The Pope’s Exorcist (2023) – Julius Avery

For something that claims to be based on the actual documented cases of the Chief Exorcist of the Vatican, Father Gabriele Amorth, one would expect something smarter, scarier, and perhaps not as trope-ridden as what viewers are given with The Pope’s Exorcist.

The film gives us Russell Crowe as Amorth, not quite chewing scenery, but definitely leaning into the Italian accent, and a story that is so familiar that viewers can predict exactly what is going to happen and how things are going to play out before it happens on screen.

An American family, single mother Julia (Alex Essoe), daughter Amy (Laurel Marsden) and son Henry (Peter DeSouza-Feighoney) have moved to Spain to move into the one thing Julia’s dead husband has left them, a rather impressive-looking (and suitably foreboding) manor.

It doesn’t take long for things to start to go wrong around the house, and it seems young Henry may be possessed. Enter Amorth, his time with the Church is coming to an end, because even those who serve there don’t believe that Satan is an actual demonic being, but instead a metaphor. Only Amorth and perhaps the Pope (Franco Nero) know better.

Sure there’s some talk of great exorcists, and the Spanish Inquisition, but there’s no new ground broken with this film, it’s all rote. Everything this film tries to do has been done before, and usually better.

I’m all for an exploration of the supposed investigations of a Pope-ordained exorcist, but let’s do something original with it.
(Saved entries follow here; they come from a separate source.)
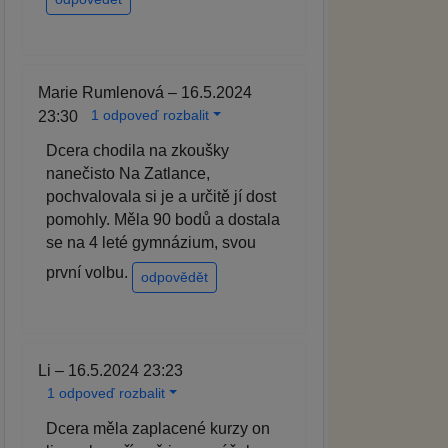
Marie Rumlenová – 16.5.2024
1 odpoveď rozbalit
23:30
Dcera chodila na zkoušky
nanečisto Na Zatlance,
pochvalovala si je a určitě jí dost
pomohly. Měla 90 bodů a dostala
se na 4 leté gymnázium, svou
první volbu.
odpovědět
Li – 16.5.2024 23:23
1 odpoveď rozbalit
Dcera měla zaplacené kurzy on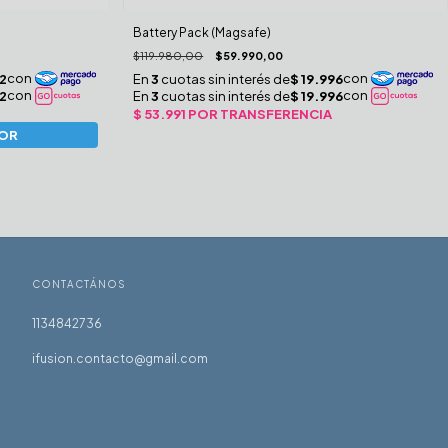
Battery Pack (Magsafe)
$119.980,00
$59.990,00
CONTACTÁNOS
1134842736
ifusion.contacto@gmail.com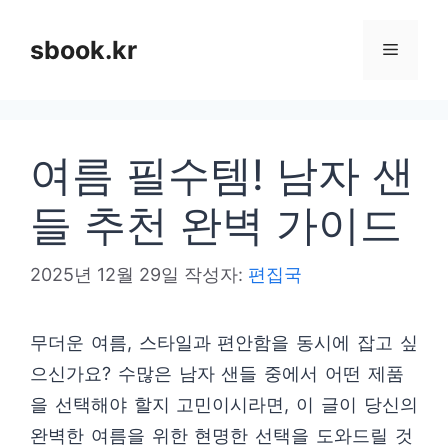
컨
텐
sbook.kr
메
츠
로
뉴
건
여름 필수템! 남자 샌
너
뛰
들 추천 완벽 가이드
기
2025년 12월 29일
작성자:
편집국
무더운 여름, 스타일과 편안함을 동시에 잡고 싶
으신가요? 수많은 남자 샌들 중에서 어떤 제품
을 선택해야 할지 고민이시라면, 이 글이 당신의
완벽한 여름을 위한 현명한 선택을 도와드릴 것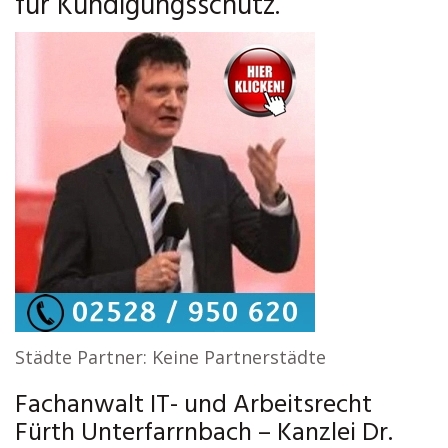
für Kündigungsschutz.
Städte Partner: Keine Partnerstädte
Fachanwalt IT- und Arbeitsrecht
Fürth Unterfarrnbach – Kanzlei Dr.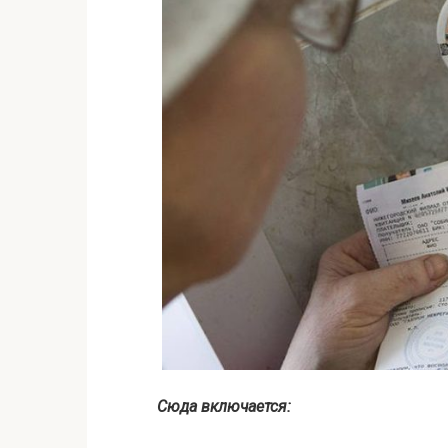
Сюда включается: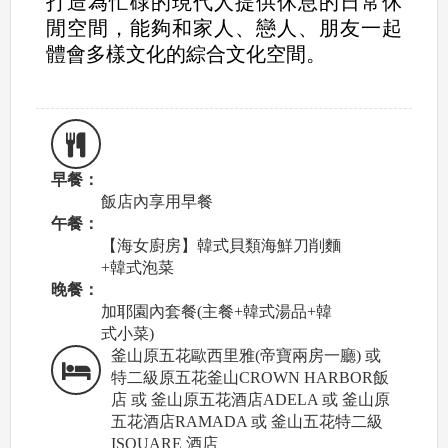
打造為忙碌的現代人提供休息的日常休
閒空間，能夠和家人、戀人、朋友一起
體會多樣文化的綜合文化空間。
早餐：
飯店內享用早餐
午餐：
【海女廚房】韓式貝類海鮮刀削麵
+韓式泡菜
晚餐：
加耶園內套餐(主餐+韓式湯品+韓
式小菜)
釜山原五花歐西里雅(帝寶兩房一廳) 或
特二級原五花釜山CROWN HARBOR飯
店 或 釜山原五花酒店ADELA 或 釜山原
五花酒店RAMADA 或 釜山五花特二級
ISQUARE 酒店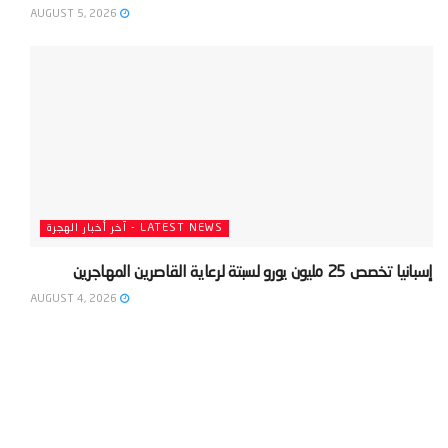
AUGUST 5, 2026
LATEST NEWS - آخر أخبار الهجرة
‫إسبانيا تخصص 25 مليون يورو لسبتة لرعاية القاصرين المهاجرين‬
AUGUST 4, 2026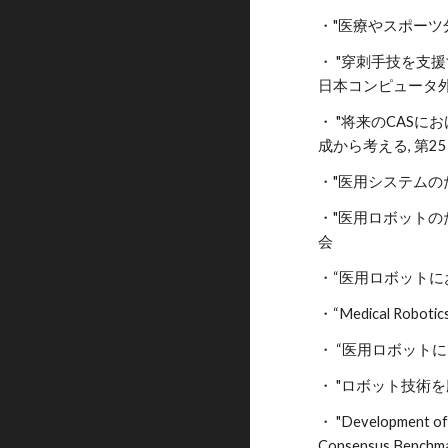
・"医療やスポーツ分
・ "穿刺手技を支援
日本コンピュータ
・ "将来のCASに
成から考える, 第
・"医用システムのた
・"医用ロボットのた
会
・“医用ロボットにお
・“Medical Robotics
・ “医用ロボットにおけ
・ "ロボット技術を
・ "Development of 
Consensus Benchmar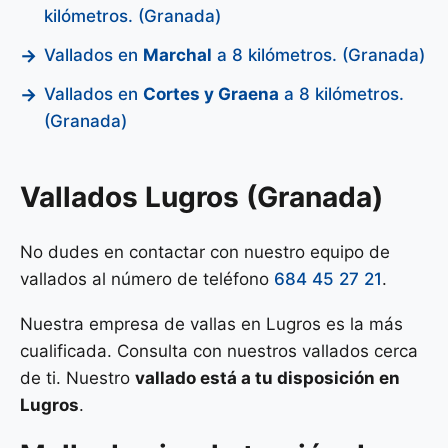
kilómetros. (Granada)
Vallados en
Marchal
a 8 kilómetros. (Granada)
Vallados en
Cortes y Graena
a 8 kilómetros.
(Granada)
Vallados Lugros (Granada)
No dudes en contactar con nuestro equipo de
vallados al número de teléfono
684 45 27 21
.
Nuestra empresa de vallas en Lugros es la más
cualificada. Consulta con nuestros vallados cerca
de ti. Nuestro
vallado está a tu disposición en
Lugros
.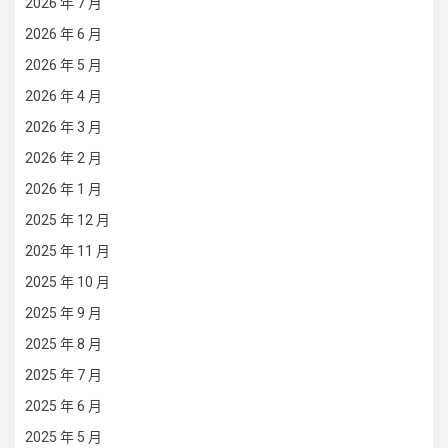
2026 年 7 月
2026 年 6 月
2026 年 5 月
2026 年 4 月
2026 年 3 月
2026 年 2 月
2026 年 1 月
2025 年 12 月
2025 年 11 月
2025 年 10 月
2025 年 9 月
2025 年 8 月
2025 年 7 月
2025 年 6 月
2025 年 5 月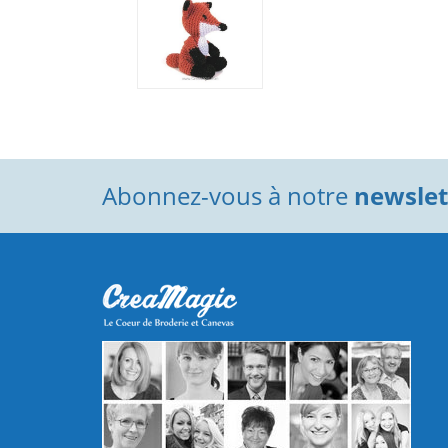
Abonnez-vous à notre
newslett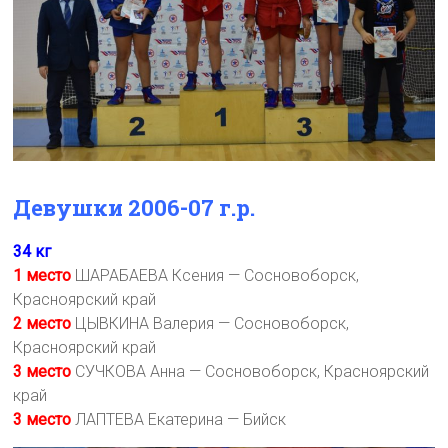
Девушки 2006-07 г.р.
34 кг
1 место
ШАРАБАЕВА Ксения — Сосновоборск,
Красноярский край
2 место
ЦЫВКИНА Валерия — Сосновоборск,
Красноярский край
3 место
СУЧКОВА Анна — Сосновоборск, Красноярский
край
3 место
ЛАПТЕВА Екатерина — Бийск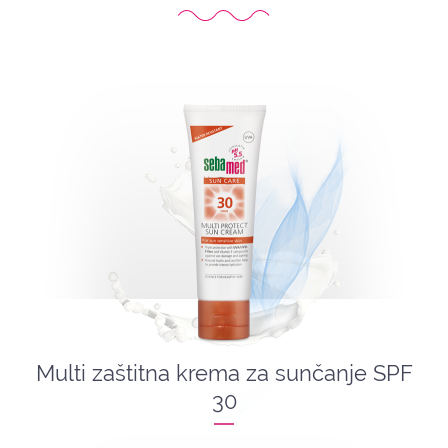
Multi zaštitna krema za sunčanje SPF
30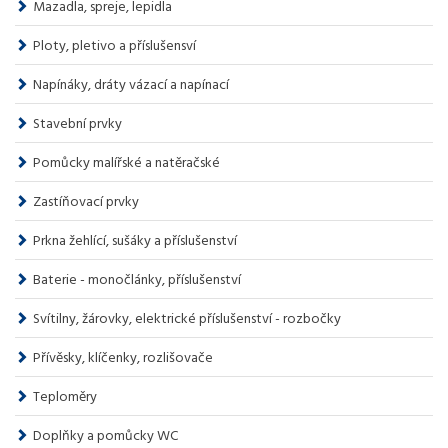
Mazadla, spreje, lepidla
Ploty, pletivo a příslušensví
Napínáky, dráty vázací a napínací
Stavební prvky
Pomůcky malířské a natěračské
Zastíňovací prvky
Prkna žehlící, sušáky a příslušenství
Baterie - monočlánky, příslušenství
Svítilny, žárovky, elektrické příslušenství - rozbočky
Přívěsky, klíčenky, rozlišovače
Teploměry
Doplňky a pomůcky WC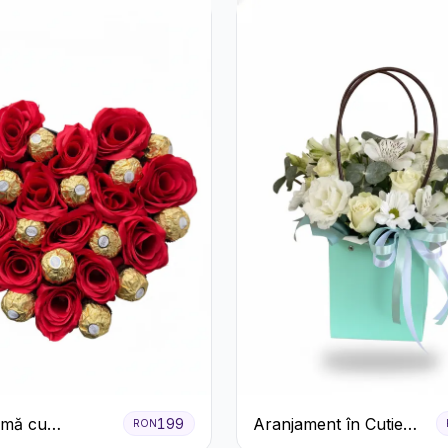
nimă cu
Aranjament în Cutie
199
RON
ri Roșii și
Verde Mentă cu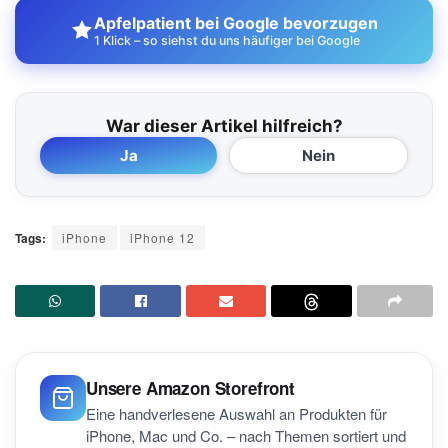
Apfelpatient bei Google bevorzugen
1 Klick – so siehst du uns häufiger bei Google
War dieser Artikel hilfreich?
Ja
Nein
Tags:
iPhone
iPhone 12
Unsere Amazon Storefront
Eine handverlesene Auswahl an Produkten für
iPhone, Mac und Co. – nach Themen sortiert und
I know the basic themes of good and evil, sin and fallen angels have to be included, but this one just felt so, well, formulaic and a little too predictable as if the film was partially made by consensus.

Sure there are some interesting visual effects, but it’s also easy to realize they were done by computer. They lack the reality of happening on the set where even crappy practical effects can lend a reality to the film, especially in a horror movie! Because then something really happened to make that effect, not a computer image that your mind realizes was created in a computer and knows it’s nothing to be afraid of.

I’m not saying this movie was terrible, but I think they should have scrapped a lot of it, gone smaller, and grittier, make the scares worth it, and use as little computer effects as possible. Otherwise, people should just see if they can read Amorth’s actual case files instead.

Skip this and go back to the original, the best, The Exorcist, instead.